I began June reading a wonderful Persephone book which I had managed to overlook for years, Princes in the Land by Joanna Cannan, it could easily make it on to a list of favourite Persephone books were I to compile one. Monday or Tuesday is a slim volume of stories by Virginia Woolf, which I read for phase three of #Woolfalong. Telling the Bees by Peggy Hesketh was a birthday gift from a friend, it’s a really good read, filled with bee culture it’s a story of the lies of omission, the past and friendship.
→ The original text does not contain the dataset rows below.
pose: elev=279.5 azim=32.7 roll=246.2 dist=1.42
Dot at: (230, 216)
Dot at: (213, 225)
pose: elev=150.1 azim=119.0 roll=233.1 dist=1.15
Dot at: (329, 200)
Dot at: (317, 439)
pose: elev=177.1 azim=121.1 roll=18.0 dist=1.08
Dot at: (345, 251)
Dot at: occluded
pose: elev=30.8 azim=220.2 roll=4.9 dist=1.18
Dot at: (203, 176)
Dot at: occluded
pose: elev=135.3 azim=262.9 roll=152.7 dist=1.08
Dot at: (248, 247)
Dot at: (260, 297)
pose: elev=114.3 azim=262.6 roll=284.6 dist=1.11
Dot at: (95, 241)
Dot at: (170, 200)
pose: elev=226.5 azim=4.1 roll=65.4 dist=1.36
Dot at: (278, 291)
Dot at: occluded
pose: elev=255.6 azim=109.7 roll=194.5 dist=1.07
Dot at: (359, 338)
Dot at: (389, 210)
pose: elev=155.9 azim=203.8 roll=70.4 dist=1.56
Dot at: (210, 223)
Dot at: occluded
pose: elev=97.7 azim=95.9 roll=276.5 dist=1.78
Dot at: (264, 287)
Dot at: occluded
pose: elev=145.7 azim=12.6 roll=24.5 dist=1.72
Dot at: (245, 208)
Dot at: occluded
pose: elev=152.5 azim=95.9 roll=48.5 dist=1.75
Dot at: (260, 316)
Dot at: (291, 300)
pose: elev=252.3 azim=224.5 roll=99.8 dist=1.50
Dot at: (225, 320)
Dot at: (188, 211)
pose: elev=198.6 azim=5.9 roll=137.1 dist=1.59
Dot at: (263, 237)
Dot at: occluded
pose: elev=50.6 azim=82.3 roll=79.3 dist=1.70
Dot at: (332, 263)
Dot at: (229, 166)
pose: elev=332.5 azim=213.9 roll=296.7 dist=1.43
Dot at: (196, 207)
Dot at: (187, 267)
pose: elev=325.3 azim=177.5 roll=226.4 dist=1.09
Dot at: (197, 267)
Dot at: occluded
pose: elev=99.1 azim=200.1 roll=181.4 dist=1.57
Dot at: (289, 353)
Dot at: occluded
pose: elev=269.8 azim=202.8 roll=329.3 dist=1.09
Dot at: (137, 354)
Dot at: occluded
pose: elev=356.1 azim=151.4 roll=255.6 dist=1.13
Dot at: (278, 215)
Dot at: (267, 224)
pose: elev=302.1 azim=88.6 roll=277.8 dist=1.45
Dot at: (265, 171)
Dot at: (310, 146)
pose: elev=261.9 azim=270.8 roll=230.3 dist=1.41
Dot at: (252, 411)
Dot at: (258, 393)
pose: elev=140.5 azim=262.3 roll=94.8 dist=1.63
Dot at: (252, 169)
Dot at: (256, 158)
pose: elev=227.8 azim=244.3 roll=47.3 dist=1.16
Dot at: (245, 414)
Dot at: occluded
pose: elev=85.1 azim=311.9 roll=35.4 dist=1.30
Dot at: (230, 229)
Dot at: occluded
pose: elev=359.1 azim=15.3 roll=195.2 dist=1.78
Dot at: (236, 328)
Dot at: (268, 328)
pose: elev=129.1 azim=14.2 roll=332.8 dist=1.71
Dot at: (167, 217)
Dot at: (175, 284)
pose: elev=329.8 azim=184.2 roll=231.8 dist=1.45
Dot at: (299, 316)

Beryl Bainbridge reading week saw lots of bloggers reading and writing about the author who died in 2010. I read A Quiet Life and A Weekend with Claude, I enjoyed both of them very much, A Quiet Life is a more domestic type of novel, while A Weekend with Claude concerns the relationships between a peculiar bunch of characters during the weekend of the title, it reminded me a little of Iris Murdoch. I had been looking forward to reading Fingers in the Sparkle Jar for weeks, a I finally slotted it in between the two Bainbridge novels. It is a stunning coming of age memoir, superbly written, it is a must for fans of TV naturalist Chris Packham. I was several days late for Margaret Kennedy day, but I thoroughly enjoyed reading Troy Chimneys her unusual historical novel, which won the James Tait Black memorial prize. Up next was another collection of short stories, A Dedicated Man by Elizabeth Taylor, a wonderful collection by one of my favourite writers, her short stories are really a must if you’ve not read any. My final read for the month was Ghostbird by Carol Lovekin, a review should be up in a few days, I seem to be blogging slowly too just at the moment, so bear with me.
So I read exactly nine books during June, all off my #20booksofsummer pile. I’m quite pleased with myself.
Now I will take a short break from the pile to read this gorgeous looking review copy which only arrived the day before yesterday. Another collection of short stories, the cover art blew me away, and when I opened it up and skimmed the first page I was smitten. I hope the rest is as wonderful as it promises to be. Rosy Thornton is an author new to me, but she has apparently written several other books – if anyone can point me in the direction of other Rosy Thornton books I should read, I would love to know.
July is the start of #Woolfalong phase 4 – check out my #Woolfalong page if you need a reminder of the schedule. I was planning to read Flush and to re-read Nigel Nicolson’s biography, but I appear to have just ordered Winifred Holtby’s critical memoir – which I might read instead or maybe even as well. I also have to read the early nineteenth century novel Zofloya by Charlotte Dacre for my very small book group, which has been postponed so I have an extra week to get to it, but I’m not sure I am looking forward to it.
So what will you all be reading in July? as ever I’d love to know.